I suggest you turn your attention to Barack Obama and the courts, to make known what is hidden and to shed the truth of the historic Constitution upon his status. But of course you do not wish to do that, so again, I choose not to spend my time upon you nor your fellow travelers.

Once again, your link and its post are deleted.

Anonymous said...

The degree of stupidity in these posts is amazing. Obama could not have been born in Kenya since his mother was never there. The Kenyan govt. found no record of her having been there. Her husband was there in 1960, but not again until 1965. There is no way a pregnant 18 year old white girl left the comfort of her parents home in Hawaii to travel to Kenya during the late stages of the Mau Mau uprising to give birth to a baby WITHOUT HER HUSBAND. It never happened. Obama was not born in Kenya.

So, he was born in Hawaii. On November 3, the Chicago Tribune's Swamp reported that Ms. Okubo (Health Department Spokeswoman, per the Press Release) confirmed in both e-mail and telephone interviews that Obama was BORN IN HAWAII:

"Seeking to squelch persistent rumors that Sen. Barack Obama isn't eligible to become president because he allegedly was born outside the United States, a Hawaiian official has confirmed she has "personally seen and verified" that the state "has Sen. Obama's original birth certificate" - meaning Obama was born in the Aloha state, and is therefore an American citizen. [Quote from Official News Release, already quoted above.]

Does this mean Obama was born in Hawaii?

"YES," said Hawaii Health Department spokeswoman Janice Okubo, in both email and telephone interviews with the Tribune. "That's what Dr. Fukino is saying."


As to the Certificate of Live Birth, the state stopped providing vault certificates almost 30 years ago. Anyone who asks for their original birth certificate instead receives a laser short form identical to the one Obama received and submitted. It is not necessary for him to show a birth certificate because the certification is a legal document showing that the birth certificate exists in the files. It is like a bank book, which proved that you had money in the bank. The certification has now been accepted by at least one court. The court has seen the paper certification and ruled that it was authentic.

In one case, the The court found the claims against Mr. Obama’s citizenship “wholly unpersuasive and bordering on the frivolous, especially in light of the complete absence of any first-hand evidence on any critical issue” and further classifies it as “conspiracy theory of the lowest sort, fueled by nothing than internet rumor and those who truly want to believe egging each other on.”

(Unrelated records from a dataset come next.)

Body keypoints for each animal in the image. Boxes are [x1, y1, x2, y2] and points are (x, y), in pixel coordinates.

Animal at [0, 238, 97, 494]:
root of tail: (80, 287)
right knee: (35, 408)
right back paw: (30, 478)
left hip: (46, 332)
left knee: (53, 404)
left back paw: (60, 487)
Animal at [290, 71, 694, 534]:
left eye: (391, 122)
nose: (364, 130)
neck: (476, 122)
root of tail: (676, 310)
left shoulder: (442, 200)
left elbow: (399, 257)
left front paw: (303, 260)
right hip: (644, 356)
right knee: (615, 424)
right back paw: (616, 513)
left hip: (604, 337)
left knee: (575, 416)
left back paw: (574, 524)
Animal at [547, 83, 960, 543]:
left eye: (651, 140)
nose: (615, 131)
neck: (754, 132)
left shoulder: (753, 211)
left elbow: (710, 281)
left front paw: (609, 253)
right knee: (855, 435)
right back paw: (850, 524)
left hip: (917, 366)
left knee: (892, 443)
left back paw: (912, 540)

Finally to put an end to all the right wing lies about his travel to Pakistan in 1981, contrary to the blog BS, the truth is that Americans were not banned from traveling to Pakistan.The U.S. State Department Travel Advisory to Pakistan in 1981 confirms the newspaper account:

"NO. 81-33A
Travel Advisory
Passport Services/Bureau of Consular Affa[irs]
Department of State/Wahington. D.C. 205__
AUGUST 17, 1981




Sorry guys. Try again next time we have a black running for president.

Arlen Williams said...

To correct the post immediately above, no Hawaiian official confirmed that Obama was born in Hawaii, only that a birth certificate existed of a kind accepted in Hawaii.

As to the last comment, it is just typical, absurd race baiting. This is about race: human.

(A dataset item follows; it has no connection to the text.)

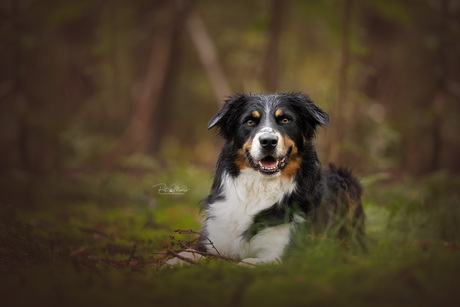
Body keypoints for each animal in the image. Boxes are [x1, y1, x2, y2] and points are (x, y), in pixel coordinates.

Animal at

And of course, a valid birth certificate showing that Barack Obama I was BHO II's father would simply verify that BHO II is *not* a "natural born Citizen," acceptable under the Constitution to be Commander in Chief.

Anonymous said...

And, by the way, to add to my comment above re: the March on DC, I support anyone and everyone who is calling for this usurper in the White House to produce the sealed documents that will prove he has no alligance to The Flag, The Constitution and the American way of life. If people did have an open mind and just looked at the people and organizations he favors, they could not come to any other conclusion except that this man is groomed for a 4 year term to push the agenda for globalization. To reach that goal, the "Banksters" need to break America. I belive, that's this puppet's assignment.